Vay ëdabbér Ha-Shem el Moshe vë’el Aharon lémor aléhem ... Dabbëru el bënei Yisra’él.

 “And Ha-Shem spoke to Moshe and to Aharon to say to them ... Speak to the bënei Yisra’él.” (XI, 1-2).

It is not at all clear from the context who the “them” are in the first verse. The midrash (cited by Rashi ad loc.) tells us that it refers to El‘azar and Ithamar, Aharon’s sons. In the wake of the deaths of Nadav and Avihu, Aharon’s other two sons, reported earlier in the parasha (cf. X, 1-7), we thus have all of the kohanim (as of that moment) involved in learning about kashruth.

 But the most startling thing, unique within the Torah, is the plural imperative dabbëru in verse 2. Everywhere else in the Torah we find Moshe enjoined in the singular to impart Torah to Israel, dabbér el bënei Yisra’él. This is the only place in the written Torah in which anybody is associated with Moshe in instructing Israel and (as Rashi again notes, based on the midrash) here we have four people, Moshe and all three kohanim, associated in the command.

Why is this, and why does kashruth merit this special treatment?

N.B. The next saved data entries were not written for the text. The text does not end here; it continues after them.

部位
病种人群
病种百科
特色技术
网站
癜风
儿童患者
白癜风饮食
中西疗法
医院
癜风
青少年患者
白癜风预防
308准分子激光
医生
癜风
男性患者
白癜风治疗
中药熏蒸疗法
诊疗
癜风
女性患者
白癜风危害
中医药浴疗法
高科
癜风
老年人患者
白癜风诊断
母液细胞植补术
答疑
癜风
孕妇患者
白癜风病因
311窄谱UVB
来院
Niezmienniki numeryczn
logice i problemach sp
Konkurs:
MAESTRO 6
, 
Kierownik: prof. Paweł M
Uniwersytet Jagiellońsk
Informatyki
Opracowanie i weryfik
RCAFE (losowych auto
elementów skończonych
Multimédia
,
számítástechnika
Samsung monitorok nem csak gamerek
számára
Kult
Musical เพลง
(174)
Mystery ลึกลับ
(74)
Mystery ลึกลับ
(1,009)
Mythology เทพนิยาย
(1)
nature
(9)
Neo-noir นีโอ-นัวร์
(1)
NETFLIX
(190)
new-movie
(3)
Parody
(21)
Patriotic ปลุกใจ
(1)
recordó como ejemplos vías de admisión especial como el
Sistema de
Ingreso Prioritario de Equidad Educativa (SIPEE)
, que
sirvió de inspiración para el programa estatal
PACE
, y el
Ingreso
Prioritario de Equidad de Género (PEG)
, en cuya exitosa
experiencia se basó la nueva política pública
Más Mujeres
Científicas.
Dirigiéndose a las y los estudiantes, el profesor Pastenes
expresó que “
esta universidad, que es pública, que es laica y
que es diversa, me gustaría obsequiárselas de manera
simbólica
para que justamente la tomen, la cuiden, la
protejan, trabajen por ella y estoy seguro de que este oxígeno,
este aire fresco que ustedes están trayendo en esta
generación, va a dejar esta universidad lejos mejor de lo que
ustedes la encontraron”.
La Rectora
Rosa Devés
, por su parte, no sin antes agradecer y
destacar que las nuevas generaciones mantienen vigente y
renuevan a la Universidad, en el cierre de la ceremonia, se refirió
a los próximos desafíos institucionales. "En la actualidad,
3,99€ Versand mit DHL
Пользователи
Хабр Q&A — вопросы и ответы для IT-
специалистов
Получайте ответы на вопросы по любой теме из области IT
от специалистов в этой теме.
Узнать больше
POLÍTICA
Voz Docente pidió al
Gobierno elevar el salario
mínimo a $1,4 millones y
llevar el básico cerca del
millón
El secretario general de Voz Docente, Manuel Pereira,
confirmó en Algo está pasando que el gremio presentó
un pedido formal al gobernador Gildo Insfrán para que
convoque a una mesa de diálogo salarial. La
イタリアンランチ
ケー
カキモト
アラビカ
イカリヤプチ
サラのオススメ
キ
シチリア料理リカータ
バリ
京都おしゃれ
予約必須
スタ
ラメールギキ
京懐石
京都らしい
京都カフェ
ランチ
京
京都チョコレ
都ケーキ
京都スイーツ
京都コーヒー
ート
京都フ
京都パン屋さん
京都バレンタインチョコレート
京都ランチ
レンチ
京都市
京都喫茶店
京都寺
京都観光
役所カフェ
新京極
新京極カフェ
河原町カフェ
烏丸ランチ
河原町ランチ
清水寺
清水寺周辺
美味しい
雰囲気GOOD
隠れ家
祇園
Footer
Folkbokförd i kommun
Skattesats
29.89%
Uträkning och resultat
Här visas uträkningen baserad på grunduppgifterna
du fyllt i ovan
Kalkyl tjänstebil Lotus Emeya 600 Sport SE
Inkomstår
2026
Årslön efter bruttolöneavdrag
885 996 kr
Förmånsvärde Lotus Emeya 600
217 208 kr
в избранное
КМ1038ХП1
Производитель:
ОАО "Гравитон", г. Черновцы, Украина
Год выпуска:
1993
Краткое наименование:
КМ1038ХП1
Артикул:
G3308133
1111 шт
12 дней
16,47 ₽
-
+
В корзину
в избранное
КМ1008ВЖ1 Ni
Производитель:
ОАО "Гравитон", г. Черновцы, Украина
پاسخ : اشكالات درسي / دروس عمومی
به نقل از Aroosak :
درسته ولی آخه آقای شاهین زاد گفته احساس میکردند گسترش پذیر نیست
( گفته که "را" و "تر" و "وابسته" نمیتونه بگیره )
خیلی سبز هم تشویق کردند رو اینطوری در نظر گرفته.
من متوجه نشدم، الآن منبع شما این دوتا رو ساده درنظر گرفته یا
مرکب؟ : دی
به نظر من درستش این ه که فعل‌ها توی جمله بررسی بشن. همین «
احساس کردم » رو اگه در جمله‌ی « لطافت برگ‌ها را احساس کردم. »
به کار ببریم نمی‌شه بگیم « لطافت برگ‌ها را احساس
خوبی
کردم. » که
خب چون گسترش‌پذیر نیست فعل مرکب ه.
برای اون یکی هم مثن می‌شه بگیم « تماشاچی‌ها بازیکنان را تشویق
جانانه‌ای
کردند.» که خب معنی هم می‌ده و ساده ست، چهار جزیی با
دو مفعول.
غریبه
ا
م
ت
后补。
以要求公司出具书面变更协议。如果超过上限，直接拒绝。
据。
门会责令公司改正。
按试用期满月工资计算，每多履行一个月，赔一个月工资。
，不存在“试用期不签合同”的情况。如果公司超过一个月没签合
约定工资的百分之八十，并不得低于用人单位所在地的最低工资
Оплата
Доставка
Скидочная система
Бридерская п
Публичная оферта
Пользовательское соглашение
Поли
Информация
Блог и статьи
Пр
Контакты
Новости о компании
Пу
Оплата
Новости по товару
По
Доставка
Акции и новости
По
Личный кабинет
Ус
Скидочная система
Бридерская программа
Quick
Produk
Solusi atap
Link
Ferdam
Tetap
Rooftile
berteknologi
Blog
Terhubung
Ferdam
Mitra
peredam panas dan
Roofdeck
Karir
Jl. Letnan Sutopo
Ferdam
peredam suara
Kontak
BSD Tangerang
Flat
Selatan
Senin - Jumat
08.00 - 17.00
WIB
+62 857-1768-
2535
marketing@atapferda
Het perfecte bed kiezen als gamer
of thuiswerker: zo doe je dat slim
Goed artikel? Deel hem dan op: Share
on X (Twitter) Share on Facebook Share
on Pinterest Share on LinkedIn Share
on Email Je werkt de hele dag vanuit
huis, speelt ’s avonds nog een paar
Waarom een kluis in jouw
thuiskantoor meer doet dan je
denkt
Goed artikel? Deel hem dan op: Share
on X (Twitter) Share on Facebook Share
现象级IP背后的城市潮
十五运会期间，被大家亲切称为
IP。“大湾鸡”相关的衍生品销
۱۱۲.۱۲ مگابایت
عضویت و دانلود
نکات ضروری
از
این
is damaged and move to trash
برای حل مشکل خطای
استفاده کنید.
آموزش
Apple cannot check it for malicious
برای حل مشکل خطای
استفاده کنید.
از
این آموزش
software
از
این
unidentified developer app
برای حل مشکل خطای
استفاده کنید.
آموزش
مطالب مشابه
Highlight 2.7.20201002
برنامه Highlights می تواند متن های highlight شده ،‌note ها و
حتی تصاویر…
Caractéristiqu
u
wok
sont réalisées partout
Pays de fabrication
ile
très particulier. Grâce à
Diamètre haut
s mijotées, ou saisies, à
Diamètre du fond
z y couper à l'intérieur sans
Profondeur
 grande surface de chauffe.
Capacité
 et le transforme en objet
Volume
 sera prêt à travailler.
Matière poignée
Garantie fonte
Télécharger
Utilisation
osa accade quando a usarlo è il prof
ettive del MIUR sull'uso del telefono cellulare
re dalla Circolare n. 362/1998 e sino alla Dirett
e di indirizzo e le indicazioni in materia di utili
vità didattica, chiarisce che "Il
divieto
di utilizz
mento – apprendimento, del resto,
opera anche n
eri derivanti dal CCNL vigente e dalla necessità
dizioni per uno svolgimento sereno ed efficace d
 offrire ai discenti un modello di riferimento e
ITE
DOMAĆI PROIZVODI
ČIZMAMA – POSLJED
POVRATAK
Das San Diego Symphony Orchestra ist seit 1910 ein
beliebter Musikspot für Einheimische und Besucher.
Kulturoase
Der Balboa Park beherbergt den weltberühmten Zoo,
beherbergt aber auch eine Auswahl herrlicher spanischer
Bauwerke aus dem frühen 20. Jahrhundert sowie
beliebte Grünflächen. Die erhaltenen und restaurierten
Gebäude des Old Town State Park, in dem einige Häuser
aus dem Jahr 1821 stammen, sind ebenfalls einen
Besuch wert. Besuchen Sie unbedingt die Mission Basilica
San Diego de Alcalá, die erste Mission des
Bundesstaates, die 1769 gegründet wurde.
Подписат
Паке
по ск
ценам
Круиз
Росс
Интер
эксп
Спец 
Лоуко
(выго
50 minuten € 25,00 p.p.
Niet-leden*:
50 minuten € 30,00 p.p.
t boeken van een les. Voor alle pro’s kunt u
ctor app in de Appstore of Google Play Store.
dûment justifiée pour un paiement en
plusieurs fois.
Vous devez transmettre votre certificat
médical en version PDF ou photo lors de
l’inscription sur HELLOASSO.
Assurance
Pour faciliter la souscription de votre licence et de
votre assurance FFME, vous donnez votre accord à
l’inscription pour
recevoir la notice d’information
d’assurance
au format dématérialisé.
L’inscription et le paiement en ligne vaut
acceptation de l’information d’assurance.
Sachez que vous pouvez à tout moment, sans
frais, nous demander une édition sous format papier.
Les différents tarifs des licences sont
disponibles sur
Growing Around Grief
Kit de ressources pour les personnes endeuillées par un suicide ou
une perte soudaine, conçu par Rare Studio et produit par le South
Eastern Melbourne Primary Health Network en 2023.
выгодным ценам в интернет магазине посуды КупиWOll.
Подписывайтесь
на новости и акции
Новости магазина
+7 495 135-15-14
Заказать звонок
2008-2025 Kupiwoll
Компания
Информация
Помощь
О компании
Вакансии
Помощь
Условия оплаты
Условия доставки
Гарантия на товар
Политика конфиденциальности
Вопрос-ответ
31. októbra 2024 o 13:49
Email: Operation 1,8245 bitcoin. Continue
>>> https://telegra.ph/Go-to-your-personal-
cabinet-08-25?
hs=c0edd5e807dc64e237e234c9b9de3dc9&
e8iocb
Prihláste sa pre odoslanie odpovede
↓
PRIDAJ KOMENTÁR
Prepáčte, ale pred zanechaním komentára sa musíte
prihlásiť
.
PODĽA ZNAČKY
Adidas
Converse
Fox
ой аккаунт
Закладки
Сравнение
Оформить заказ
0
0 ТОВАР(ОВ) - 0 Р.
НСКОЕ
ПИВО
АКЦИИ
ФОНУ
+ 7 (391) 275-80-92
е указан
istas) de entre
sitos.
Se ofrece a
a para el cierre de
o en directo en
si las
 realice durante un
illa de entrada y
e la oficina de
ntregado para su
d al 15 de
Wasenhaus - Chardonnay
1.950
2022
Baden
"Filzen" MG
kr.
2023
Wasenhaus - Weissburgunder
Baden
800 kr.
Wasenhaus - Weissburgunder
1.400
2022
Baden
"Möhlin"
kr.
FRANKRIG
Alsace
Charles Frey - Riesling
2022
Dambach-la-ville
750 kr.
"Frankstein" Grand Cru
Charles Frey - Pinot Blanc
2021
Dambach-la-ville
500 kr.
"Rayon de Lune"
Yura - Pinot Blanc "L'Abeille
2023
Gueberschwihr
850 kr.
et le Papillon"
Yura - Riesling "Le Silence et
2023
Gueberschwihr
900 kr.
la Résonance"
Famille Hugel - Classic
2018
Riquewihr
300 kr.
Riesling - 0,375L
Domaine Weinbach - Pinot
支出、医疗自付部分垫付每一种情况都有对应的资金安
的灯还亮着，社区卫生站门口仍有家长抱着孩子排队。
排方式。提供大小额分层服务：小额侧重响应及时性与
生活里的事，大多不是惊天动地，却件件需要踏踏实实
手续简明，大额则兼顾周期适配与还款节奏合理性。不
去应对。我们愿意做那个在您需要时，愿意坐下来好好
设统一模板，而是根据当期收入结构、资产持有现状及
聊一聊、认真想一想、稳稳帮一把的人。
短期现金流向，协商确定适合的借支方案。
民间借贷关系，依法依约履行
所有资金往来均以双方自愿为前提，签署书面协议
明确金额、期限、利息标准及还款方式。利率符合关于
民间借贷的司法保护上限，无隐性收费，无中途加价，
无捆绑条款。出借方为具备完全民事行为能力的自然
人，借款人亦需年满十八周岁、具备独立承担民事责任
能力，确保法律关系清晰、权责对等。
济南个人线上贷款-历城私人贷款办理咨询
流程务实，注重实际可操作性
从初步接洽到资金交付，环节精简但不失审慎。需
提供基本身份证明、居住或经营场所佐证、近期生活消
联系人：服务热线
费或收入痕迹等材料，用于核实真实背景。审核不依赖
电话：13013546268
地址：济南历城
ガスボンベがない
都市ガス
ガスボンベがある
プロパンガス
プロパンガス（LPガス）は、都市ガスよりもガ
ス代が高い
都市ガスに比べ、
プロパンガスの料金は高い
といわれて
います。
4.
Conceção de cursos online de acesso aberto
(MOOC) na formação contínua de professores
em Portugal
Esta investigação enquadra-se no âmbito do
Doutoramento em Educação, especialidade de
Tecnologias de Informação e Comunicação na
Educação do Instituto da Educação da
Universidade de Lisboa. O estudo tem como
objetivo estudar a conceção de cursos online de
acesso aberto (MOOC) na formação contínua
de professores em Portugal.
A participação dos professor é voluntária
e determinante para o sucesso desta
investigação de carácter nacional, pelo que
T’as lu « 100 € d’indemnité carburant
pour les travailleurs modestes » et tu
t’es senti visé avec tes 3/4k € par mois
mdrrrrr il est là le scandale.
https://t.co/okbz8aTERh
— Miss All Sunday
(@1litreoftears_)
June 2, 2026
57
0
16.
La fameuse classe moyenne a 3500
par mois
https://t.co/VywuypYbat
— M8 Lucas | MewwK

It has been noted many times that the single characteristic most vital to the learning and propagation of Torah is that of ‘anava (“humility”). The Ésh Dath, the previous Ozherover rebbe, brings this home most tellingly in his answer to a famous question asked by many commentators on the Haggada shel Pesach. In the song Dayyénu we find a catalogue of all the wonders which Ha-Shem performed for Israel from the Exodus to the inauguration of the Temple, and declare at each stage that if He had only done that thing and stopped performing at that point, then dayyénu (“it would have sufficed for us”).

We follow the logic without difficulty until we read: Illu qérvanu lifnei Har Sinai vëlo’ nathan lanu eth haTorah (“Had He brought us close to Mt. Sinai and not given us the Torah”), dayyénu!

Dayyénu? The entire purpose of the Exodus from Egypt was to create the ‘am Ha-Shem. The Talmud tells us (‘Avoda Zara 3a) that the Creator made a condition with the world: “If Israel accept the Torah, it becomes good, if not, I will return you to chaos!” To be dragged before a barren mountain and abandoned in the midst of a howling wilderness without fulfilling the purpose of Creation hardly seems a reason to declare dayyénu!